== Document passage

This appears to be the southernmost extremity of a watery landscape that H. P. Lovecraft discovered rather early in his encounter with New York City, because Dench had his home there…

Dench’s [home on Emmons Ave. was a regular amateur press meeting-place, and was located] by the old, curious wharves of Sheepshead Bay [near the old Dutch marsh country, that being] “the vast, low-lying flat lands and salt marshes of Southern Brooklyn; where old Dutch cottages reared their curved gables, and old Dutch winds stirred the sedges along sluggish inlets brooding gray and shadowy and out of reach of the long red rays of hazy setting suns.

Emmons Ave., Sheepshead Bay, in 1931, showing how it fronted the wharves and jetties. John Milton Heins’s “Face to Face with Amateur Journalists” (1920 reprinted in The Fossil #333 from The American Amateur) reveals a few more details of the Dench house, confirming that it was directly on the shoreline… “Sheepshead Bay in a bungalow, on the water front”. In Lovecraft’s time this waterfront was a busy working place, and in the season boats were eagerly hired by sports fishermen and hunters. The following two maps show the Sheepshead Bay shoreline frontage in broad relation to Fulton St. and Prospect Park, and the flatlands to the north. The detailed topographical maps shows the exact location of the Sheepshead Bay shoreline frontage on which Dench’s house was located, and the proxity to the named “Flatlands” settlement and its wide marshland surroundings. One can see why the area provided New York City with such excellent fishing and duck-hunting.

====

_Required work:_
(a) Revise the stretch of the Sheepshead Bay passage from "This appears to" through "hazy setting suns.", putting "reeds" in place of "sedges".
(b) In the Sheepshead Bay passage, which publication reprinted John Milton Heins's "Face to Face with Amateur Journalists"?
(c) List every street and park that the Sheepshead Bay passage names.

== Source information

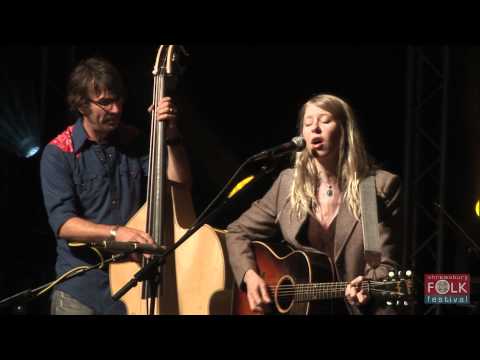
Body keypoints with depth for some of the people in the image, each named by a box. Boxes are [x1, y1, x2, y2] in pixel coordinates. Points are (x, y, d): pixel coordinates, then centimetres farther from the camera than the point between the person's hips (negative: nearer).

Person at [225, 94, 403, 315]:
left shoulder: (381, 187, -1)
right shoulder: (288, 183, 9)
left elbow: (387, 263, -3)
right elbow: (238, 232, 15)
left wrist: (368, 285, -24)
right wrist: (250, 275, -2)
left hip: (356, 307, -2)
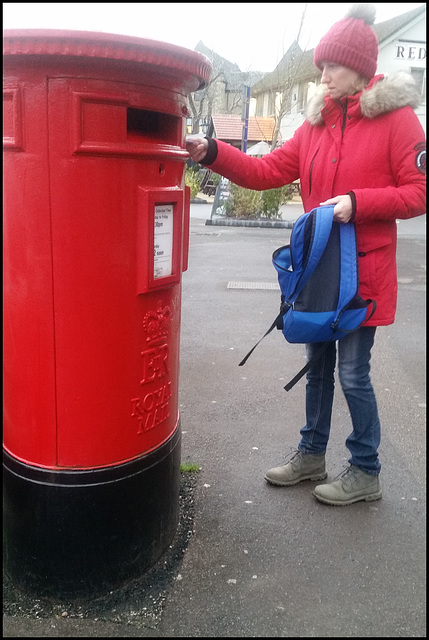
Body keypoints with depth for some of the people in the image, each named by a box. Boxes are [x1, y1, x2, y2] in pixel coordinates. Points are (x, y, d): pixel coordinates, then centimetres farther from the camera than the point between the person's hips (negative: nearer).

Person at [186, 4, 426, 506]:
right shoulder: (317, 122, 11)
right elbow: (268, 171, 6)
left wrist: (358, 203, -20)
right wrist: (212, 153, -5)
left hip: (364, 269, -6)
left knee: (353, 371, 0)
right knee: (318, 363, 15)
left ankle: (366, 472, 22)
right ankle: (311, 455, 33)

====

_Answers given:_
(a)
This appears to be the southernmost extremity of a watery landscape that H. P. Lovecraft discovered rather early in his encounter with New York City, because Dench had his home there…

Dench’s [home on Emmons Ave. was a regular amateur press meeting-place, and was located] by the old, curious wharves of Sheepshead Bay [near the old Dutch marsh country, that being] “the vast, low-lying flat lands and salt marshes of Southern Brooklyn; where old Dutch cottages reared their curved gables, and old Dutch winds stirred the reeds along sluggish inlets brooding gray and shadowy and out of reach of the long red rays of hazy setting suns.

(b) The Fossil #333, which reprinted it from The American Amateur.

(c) Emmons Ave., Fulton St., Prospect Park